_How to complete this task_. Render every line of the listing below as a numbered list, omitting blank lines and leaving the pictures out of your answer.

_Record excerpts_.
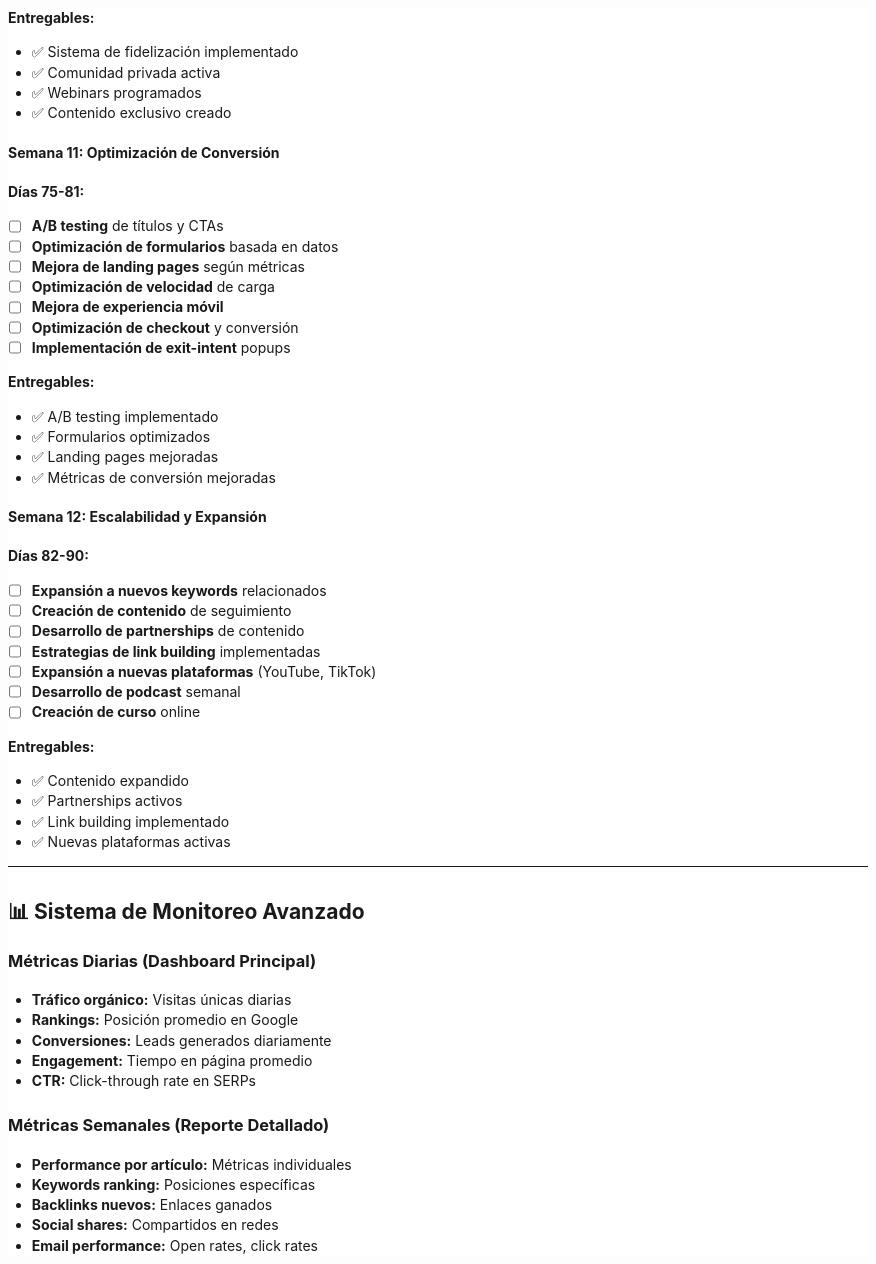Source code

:**Entregables:**
- ✅ Sistema de fidelización implementado
- ✅ Comunidad privada activa
- ✅ Webinars programados
- ✅ Contenido exclusivo creado

#### **Semana 11: Optimización de Conversión**
**Días 75-81:**
- [ ] **A/B testing** de títulos y CTAs
- [ ] **Optimización de formularios** basada en datos
- [ ] **Mejora de landing pages** según métricas
- [ ] **Optimización de velocidad** de carga
- [ ] **Mejora de experiencia móvil**
- [ ] **Optimización de checkout** y conversión
- [ ] **Implementación de exit-intent** popups

**Entregables:**
- ✅ A/B testing implementado
- ✅ Formularios optimizados
- ✅ Landing pages mejoradas
- ✅ Métricas de conversión mejoradas

#### **Semana 12: Escalabilidad y Expansión**
**Días 82-90:**
- [ ] **Expansión a nuevos keywords** relacionados
- [ ] **Creación de contenido** de seguimiento
- [ ] **Desarrollo de partnerships** de contenido
- [ ] **Estrategias de link building** implementadas
- [ ] **Expansión a nuevas plataformas** (YouTube, TikTok)
- [ ] **Desarrollo de podcast** semanal
- [ ] **Creación de curso** online

**Entregables:**
- ✅ Contenido expandido
- ✅ Partnerships activos
- ✅ Link building implementado
- ✅ Nuevas plataformas activas

---

## 📊 **Sistema de Monitoreo Avanzado**

### **Métricas Diarias (Dashboard Principal)**
- **Tráfico orgánico:** Visitas únicas diarias
- **Rankings:** Posición promedio en Google
- **Conversiones:** Leads generados diariamente
- **Engagement:** Tiempo en página promedio
- **CTR:** Click-through rate en SERPs

### **Métricas Semanales (Reporte Detallado)**
- **Performance por artículo:** Métricas individuales
- **Keywords ranking:** Posiciones específicas
- **Backlinks nuevos:** Enlaces ganados
- **Social shares:** Compartidos en redes
- **Email performance:** Open rates, click rates
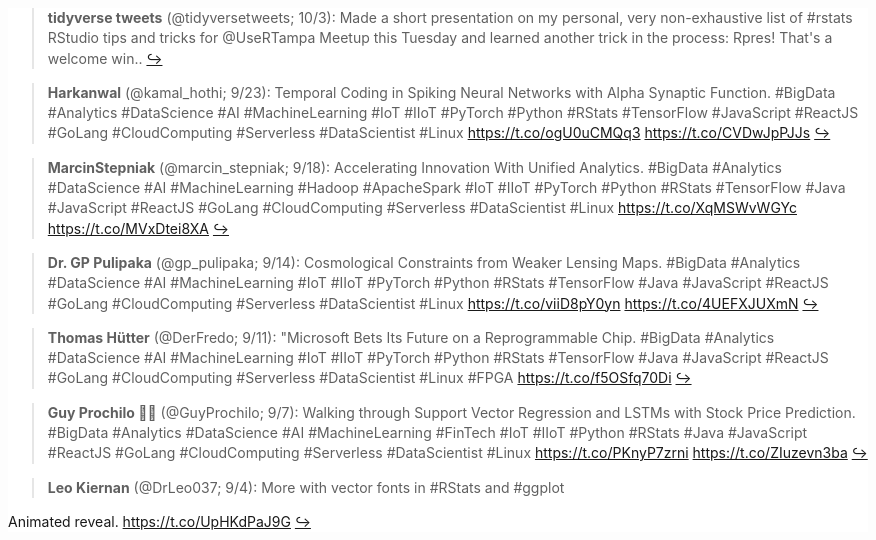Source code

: 


> **tidyverse tweets** (@tidyversetweets; 10/3): Made a short presentation on my personal, very non-exhaustive list of #rstats RStudio tips and tricks for @UseRTampa Meetup this Tuesday and learned another trick in the process: Rpres! That's a welcome win..  [&#8618;](https://twitter.com/dataandme/status/1175875522632404992)




> **Harkanwal** (@kamal_hothi; 9/23): Temporal Coding in Spiking Neural Networks with Alpha Synaptic
Function. #BigData #Analytics #DataScience #AI #MachineLearning #IoT #IIoT #PyTorch #Python #RStats #TensorFlow #JavaScript #ReactJS #GoLang #CloudComputing #Serverless #DataScientist #Linux 
https://t.co/ogU0uCMQq3 https://t.co/CVDwJpPJJs  [&#8618;](https://twitter.com/dataandme/status/1175916963786317824)




> **MarcinStepniak** (@marcin_stepniak; 9/18): Accelerating Innovation With Unified Analytics. #BigData #Analytics #DataScience #AI #MachineLearning #Hadoop #ApacheSpark #IoT #IIoT #PyTorch #Python #RStats #TensorFlow #Java #JavaScript #ReactJS #GoLang #CloudComputing #Serverless #DataScientist #Linux 
https://t.co/XqMSWvWGYc https://t.co/MVxDtei8XA  [&#8618;](https://twitter.com/dataandme/status/1175888616779898880)




> **Dr. GP Pulipaka** (@gp_pulipaka; 9/14): Cosmological Constraints from Weaker Lensing Maps. #BigData #Analytics #DataScience #AI #MachineLearning #IoT #IIoT #PyTorch #Python #RStats #TensorFlow #Java #JavaScript #ReactJS #GoLang #CloudComputing #Serverless #DataScientist #Linux
https://t.co/viiD8pY0yn https://t.co/4UEFXJUXmN  [&#8618;](https://twitter.com/dataandme/status/1175932129143902208)




> **Thomas Hütter** (@DerFredo; 9/11): "Microsoft Bets Its Future on a Reprogrammable Chip. #BigData #Analytics #DataScience #AI #MachineLearning #IoT #IIoT #PyTorch #Python #RStats #TensorFlow #Java #JavaScript #ReactJS #GoLang #CloudComputing #Serverless #DataScientist #Linux #FPGA https://t.co/f5OSfq70Di  [&#8618;](https://twitter.com/dataandme/status/1175904356685819904)




> **Guy Prochilo 🏳️‍🌈** (@GuyProchilo; 9/7): Walking through Support Vector Regression and LSTMs with Stock Price Prediction. #BigData #Analytics #DataScience #AI #MachineLearning #FinTech #IoT #IIoT #Python #RStats #Java #JavaScript #ReactJS #GoLang #CloudComputing #Serverless #DataScientist #Linux 
https://t.co/PKnyP7zrni https://t.co/ZIuzevn3ba  [&#8618;](https://twitter.com/dataandme/status/1175892927278698496)




> **Leo Kiernan** (@DrLeo037; 9/4): More with vector fonts in #RStats and #ggplot 
>
Animated reveal. https://t.co/UpHKdPaJ9G  [&#8618;](https://twitter.com/dataandme/status/1175865909199507457)

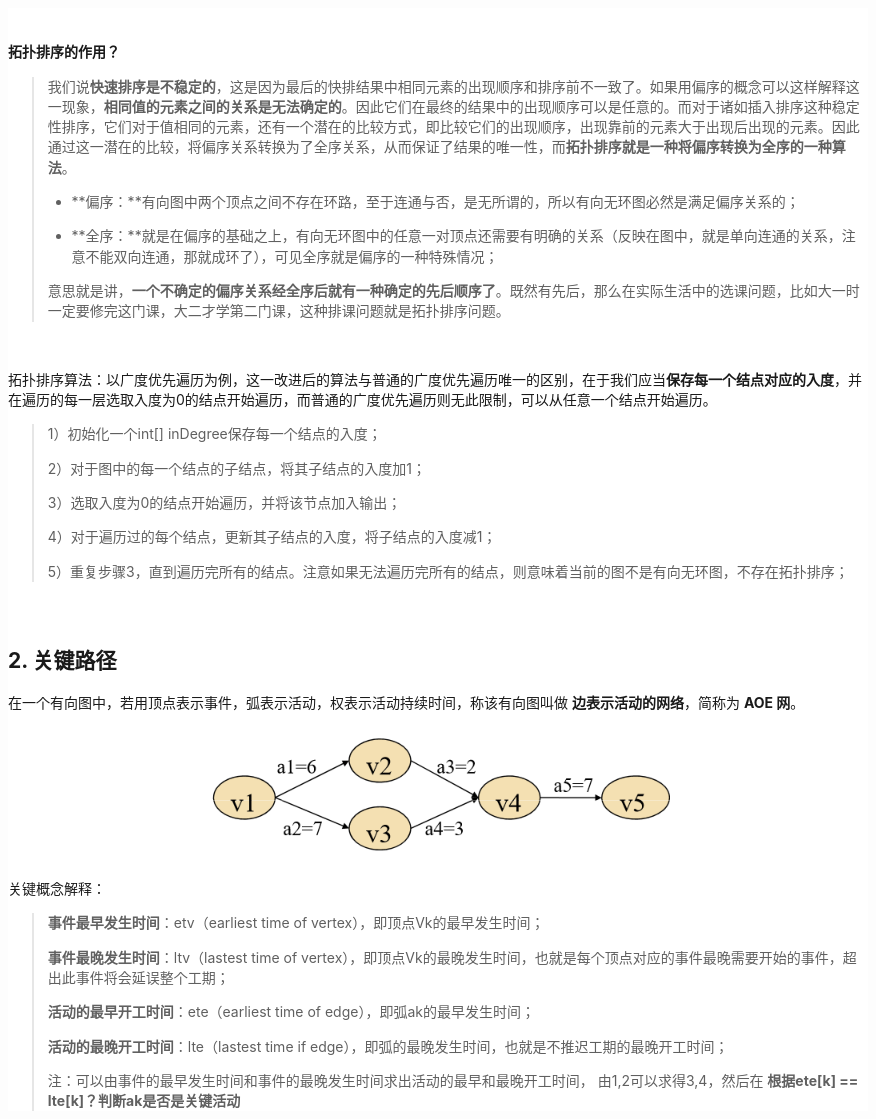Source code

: ​      

**拓扑排序的作用？**

> 我们说**快速排序是不稳定的**，这是因为最后的快排结果中相同元素的出现顺序和排序前不一致了。如果用偏序的概念可以这样解释这一现象，**相同值的元素之间的关系是无法确定的**。因此它们在最终的结果中的出现顺序可以是任意的。而对于诸如插入排序这种稳定性排序，它们对于值相同的元素，还有一个潜在的比较方式，即比较它们的出现顺序，出现靠前的元素大于出现后出现的元素。因此通过这一潜在的比较，将偏序关系转换为了全序关系，从而保证了结果的唯一性，而**拓扑排序就是一种将偏序转换为全序的一种算法**。
>
> * **偏序：**有向图中两个顶点之间不存在环路，至于连通与否，是无所谓的，所以有向无环图必然是满足偏序关系的；
>
> * **全序：**就是在偏序的基础之上，有向无环图中的任意一对顶点还需要有明确的关系（反映在图中，就是单向连通的关系，注意不能双向连通，那就成环了），可见全序就是偏序的一种特殊情况；
>
> 意思就是讲，**一个不确定的偏序关系经全序后就有一种确定的先后顺序了**。既然有先后，那么在实际生活中的选课问题，比如大一时一定要修完这门课，大二才学第二门课，这种排课问题就是拓扑排序问题。

​       

拓扑排序算法：以广度优先遍历为例，这一改进后的算法与普通的广度优先遍历唯一的区别，在于我们应当**保存每一个结点对应的入度**，并在遍历的每一层选取入度为0的结点开始遍历，而普通的广度优先遍历则无此限制，可以从任意一个结点开始遍历。

> 1）初始化一个int[] inDegree保存每一个结点的入度；
>
> 2）对于图中的每一个结点的子结点，将其子结点的入度加1；
>
> 3）选取入度为0的结点开始遍历，并将该节点加入输出；
>
> 4）对于遍历过的每个结点，更新其子结点的入度，将子结点的入度减1；
>
> 5）重复步骤3，直到遍历完所有的结点。注意如果无法遍历完所有的结点，则意味着当前的图不是有向无环图，不存在拓扑排序；

​        

## 2. 关键路径

在一个有向图中，若用顶点表示事件，弧表示活动，权表示活动持续时间，称该有向图叫做 **边表示活动的网络**，简称为 **AOE 网**。

<div align="center"><img src="imgs/pic40.png" alt="pic40" style="zoom:80%;" /></div>

关键概念解释：

> **事件最早发生时间**：etv（earliest time of vertex），即顶点Vk的最早发生时间；
>
> **事件最晚发生时间**：ltv（lastest time of vertex），即顶点Vk的最晚发生时间，也就是每个顶点对应的事件最晚需要开始的事件，超出此事件将会延误整个工期；
>
> **活动的最早开工时间**：ete（earliest time of edge），即弧ak的最早发生时间；
>
> **活动的最晚开工时间**：lte（lastest time if edge），即弧的最晚发生时间，也就是不推迟工期的最晚开工时间；
>
> 注：可以由事件的最早发生时间和事件的最晚发生时间求出活动的最早和最晚开工时间， 由1,2可以求得3,4，然后在 **根据ete[k] == lte[k]？判断ak是否是关键活动**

_Answer to this exercise_.
1. Source code
2. :**Entregables:**
3. - ✅ Sistema de fidelización implementado
4. - ✅ Comunidad privada activa
5. - ✅ Webinars programados
6. - ✅ Contenido exclusivo creado
7. #### **Semana 11: Optimización de Conversión**
8. **Días 75-81:**
9. - [ ] **A/B testing** de títulos y CTAs
10. - [ ] **Optimización de formularios** basada en datos
11. - [ ] **Mejora de landing pages** según métricas
12. - [ ] **Optimización de velocidad** de carga
13. - [ ] **Mejora de experiencia móvil**
14. - [ ] **Optimización de checkout** y conversión
15. - [ ] **Implementación de exit-intent** popups
16. **Entregables:**
17. - ✅ A/B testing implementado
18. - ✅ Formularios optimizados
19. - ✅ Landing pages mejoradas
20. - ✅ Métricas de conversión mejoradas
21. #### **Semana 12: Escalabilidad y Expansión**
22. **Días 82-90:**
23. - [ ] **Expansión a nuevos keywords** relacionados
24. - [ ] **Creación de contenido** de seguimiento
25. - [ ] **Desarrollo de partnerships** de contenido
26. - [ ] **Estrategias de link building** implementadas
27. - [ ] **Expansión a nuevas plataformas** (YouTube, TikTok)
28. - [ ] **Desarrollo de podcast** semanal
29. - [ ] **Creación de curso** online
30. **Entregables:**
31. - ✅ Contenido expandido
32. - ✅ Partnerships activos
33. - ✅ Link building implementado
34. - ✅ Nuevas plataformas activas
35. ---
36. ## 📊 **Sistema de Monitoreo Avanzado**
37. ### **Métricas Diarias (Dashboard Principal)**
38. - **Tráfico orgánico:** Visitas únicas diarias
39. - **Rankings:** Posición promedio en Google
40. - **Conversiones:** Leads generados diariamente
41. - **Engagement:** Tiempo en página promedio
42. - **CTR:** Click-through rate en SERPs
43. ### **Métricas Semanales (Reporte Detallado)**
44. - **Performance por artículo:** Métricas individuales
45. - **Keywords ranking:** Posiciones específicas
46. - **Backlinks nuevos:** Enlaces ganados
47. - **Social shares:** Compartidos en redes
48. - **Email performance:** Open rates, click rates
49. Source code
50. : 
51. > **tidyverse tweets** (@tidyversetweets; 10/3): Made a short presentation on my personal, very non-exhaustive list of #rstats RStudio tips and tricks for @UseRTampa Meetup this Tuesday and learned another trick in the process: Rpres! That's a welcome win..  [&#8618;](https://twitter.com/dataandme/status/1175875522632404992)
52. > **Harkanwal** (@kamal_hothi; 9/23): Temporal Coding in Spiking Neural Networks with Alpha Synaptic
53. Function. #BigData #Analytics #DataScience #AI #MachineLearning #IoT #IIoT #PyTorch #Python #RStats #TensorFlow #JavaScript #ReactJS #GoLang #CloudComputing #Serverless #DataScientist #Linux 
54. https://t.co/ogU0uCMQq3 https://t.co/CVDwJpPJJs  [&#8618;](https://twitter.com/dataandme/status/1175916963786317824)
55. > **MarcinStepniak** (@marcin_stepniak; 9/18): Accelerating Innovation With Unified Analytics. #BigData #Analytics #DataScience #AI #MachineLearning #Hadoop #ApacheSpark #IoT #IIoT #PyTorch #Python #RStats #TensorFlow #Java #JavaScript #ReactJS #GoLang #CloudComputing #Serverless #DataScientist #Linux 
56. https://t.co/XqMSWvWGYc https://t.co/MVxDtei8XA  [&#8618;](https://twitter.com/dataandme/status/1175888616779898880)
57. > **Dr. GP Pulipaka** (@gp_pulipaka; 9/14): Cosmological Constraints from Weaker Lensing Maps. #BigData #Analytics #DataScience #AI #MachineLearning #IoT #IIoT #PyTorch #Python #RStats #TensorFlow #Java #JavaScript #ReactJS #GoLang #CloudComputing #Serverless #DataScientist #Linux
58. https://t.co/viiD8pY0yn https://t.co/4UEFXJUXmN  [&#8618;](https://twitter.com/dataandme/status/1175932129143902208)
59. > **Thomas Hütter** (@DerFredo; 9/11): "Microsoft Bets Its Future on a Reprogrammable Chip. #BigData #Analytics #DataScience #AI #MachineLearning #IoT #IIoT #PyTorch #Python #RStats #TensorFlow #Java #JavaScript #ReactJS #GoLang #CloudComputing #Serverless #DataScientist #Linux #FPGA https://t.co/f5OSfq70Di  [&#8618;](https://twitter.com/dataandme/status/1175904356685819904)
60. > **Guy Prochilo 🏳️‍🌈** (@GuyProchilo; 9/7): Walking through Support Vector Regression and LSTMs with Stock Price Prediction. #BigData #Analytics #DataScience #AI #MachineLearning #FinTech #IoT #IIoT #Python #RStats #Java #JavaScript #ReactJS #GoLang #CloudComputing #Serverless #DataScientist #Linux 
61. https://t.co/PKnyP7zrni https://t.co/ZIuzevn3ba  [&#8618;](https://twitter.com/dataandme/status/1175892927278698496)
62. > **Leo Kiernan** (@DrLeo037; 9/4): More with vector fonts in #RStats and #ggplot 
63. >
64. Animated reveal. https://t.co/UpHKdPaJ9G  [&#8618;](https://twitter.com/dataandme/status/1175865909199507457)
65. Source code
66. : ​      
67. **拓扑排序的作用？**
68. > 我们说**快速排序是不稳定的**，这是因为最后的快排结果中相同元素的出现顺序和排序前不一致了。如果用偏序的概念可以这样解释这一现象，**相同值的元素之间的关系是无法确定的**。因此它们在最终的结果中的出现顺序可以是任意的。而对于诸如插入排序这种稳定性排序，它们对于值相同的元素，还有一个潜在的比较方式，即比较它们的出现顺序，出现靠前的元素大于出现后出现的元素。因此通过这一潜在的比较，将偏序关系转换为了全序关系，从而保证了结果的唯一性，而**拓扑排序就是一种将偏序转换为全序的一种算法**。
69. >
70. > * **偏序：**有向图中两个顶点之间不存在环路，至于连通与否，是无所谓的，所以有向无环图必然是满足偏序关系的；
71. >
72. > * **全序：**就是在偏序的基础之上，有向无环图中的任意一对顶点还需要有明确的关系（反映在图中，就是单向连通的关系，注意不能双向连通，那就成环了），可见全序就是偏序的一种特殊情况；
73. >
74. > 意思就是讲，**一个不确定的偏序关系经全序后就有一种确定的先后顺序了**。既然有先后，那么在实际生活中的选课问题，比如大一时一定要修完这门课，大二才学第二门课，这种排课问题就是拓扑排序问题。
75. ​       
76. 拓扑排序算法：以广度优先遍历为例，这一改进后的算法与普通的广度优先遍历唯一的区别，在于我们应当**保存每一个结点对应的入度**，并在遍历的每一层选取入度为0的结点开始遍历，而普通的广度优先遍历则无此限制，可以从任意一个结点开始遍历。
77. > 1）初始化一个int[] inDegree保存每一个结点的入度；
78. >
79. > 2）对于图中的每一个结点的子结点，将其子结点的入度加1；
80. >
81. > 3）选取入度为0的结点开始遍历，并将该节点加入输出；
82. >
83. > 4）对于遍历过的每个结点，更新其子结点的入度，将子结点的入度减1；
84. >
85. > 5）重复步骤3，直到遍历完所有的结点。注意如果无法遍历完所有的结点，则意味着当前的图不是有向无环图，不存在拓扑排序；
86. ​        
87. ## 2. 关键路径
88. 在一个有向图中，若用顶点表示事件，弧表示活动，权表示活动持续时间，称该有向图叫做 **边表示活动的网络**，简称为 **AOE 网**。
89. <div align="center"><img src="imgs/pic40.png" alt="pic40" style="zoom:80%;" /></div>
90. 关键概念解释：
91. > **事件最早发生时间**：etv（earliest time of vertex），即顶点Vk的最早发生时间；
92. >
93. > **事件最晚发生时间**：ltv（lastest time of vertex），即顶点Vk的最晚发生时间，也就是每个顶点对应的事件最晚需要开始的事件，超出此事件将会延误整个工期；
94. >
95. > **活动的最早开工时间**：ete（earliest time of edge），即弧ak的最早发生时间；
96. >
97. > **活动的最晚开工时间**：lte（lastest time if edge），即弧的最晚发生时间，也就是不推迟工期的最晚开工时间；
98. >
99. > 注：可以由事件的最早发生时间和事件的最晚发生时间求出活动的最早和最晚开工时间， 由1,2可以求得3,4，然后在 **根据ete[k] == lte[k]？判断ak是否是关键活动**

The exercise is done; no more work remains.